I am still a card-carrying Democrat, proud to be living and working in blue states, mind you. And you won't find me complaining about paying my fair share of taxes even if my income were to climb into a higher tax bracket (doubtful). (I am, however, benefitting tax-wise from the lack of legality in my life partnership. Thank god I don't have to pay BioMom's tax bracket!).
So, I should say I am becoming less (ahem) idealistic in my middle-middle age.
Today I had devoted one carefully carved out free hour to trimming the ever- increasing height of our grass. All looked favorable. The rain was holding out, and MP3 player in hand, I was mentally ready for the first mow of the season.
When I approached the first incline, however, I reached for the leaver that engages the automatic back wheels and felt no resistance. Upon investigation, its wire was hanging free, frayed at the ends. It had, apparently, at some previous time, by some previous co-worker-owner, SNAPPED, thereby permenantly disengaging the back wheels.
O.k. so you might ask what's the big deal you wimp!?! So you have to push a little?
You haven't seen our hill.
The incline on our front embankment would make Evan Basso tremble.
The Twin Cities City Pages has voted it the "Second-Best Sledding Site" for 2004 and 2005.

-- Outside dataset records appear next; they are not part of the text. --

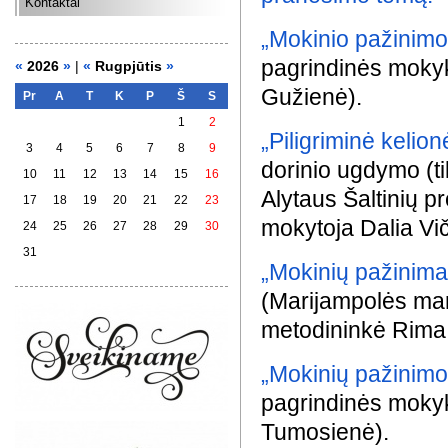
Kontaktai
„Mokinio pažinimo 
pagrindinės mokyk
«
2026
»
|
«
Rugpjūtis
»
Gužienė).
Pr
A
T
K
P
Š
S
1
2
„Piligriminė kelionė
3
4
5
6
7
8
9
dorinio ugdymo (t
10
11
12
13
14
15
16
Alytaus Šaltinių p
17
18
19
20
21
22
23
mokytoja Dalia Vič
24
25
26
27
28
29
30
31
„Mokinių pažinimas
(Marijampolės mar
metodininkė Rima 
„Mokinių pažinimo
pagrindinės mokyk
Tumosienė).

Think San Francisco. Think me mowing with switchbacks. Think Lombard Street.
So, after an hour and a half of sweat and toil, mowing with only my own undeveloped upper-body muscle by carefully balancing the extent to which I can reach halfway down the hill from the top without falling down with the momentum of the mower, and, with a run at it from the curb, push the mower up, I am finished. (With a line of unmowed grass running across the middle of the embankment where the down and the up strokes refused to meet. Think: the original "mow" hawk.).
But finished in more than one sense.
I'm also finished with the collectively owned mower.
The tragedy of the commons didn't mean so much to me in college when my roommate (Cousin) refused to do the dishes and we'd let them pile up to the ceiling, ultimately washing one necessesary dish at a time. But now, the thought of dragging that washed-up lawnboy into the shop (again) for someone else's eff-up, is more than I can take. And, with us having the steepest grade, we're not exactly loaded with bargaining power or the ability to wait out or co-collective members in the "who's taking it to the shop this time" game.
I know what I'm asking for for Father's Day!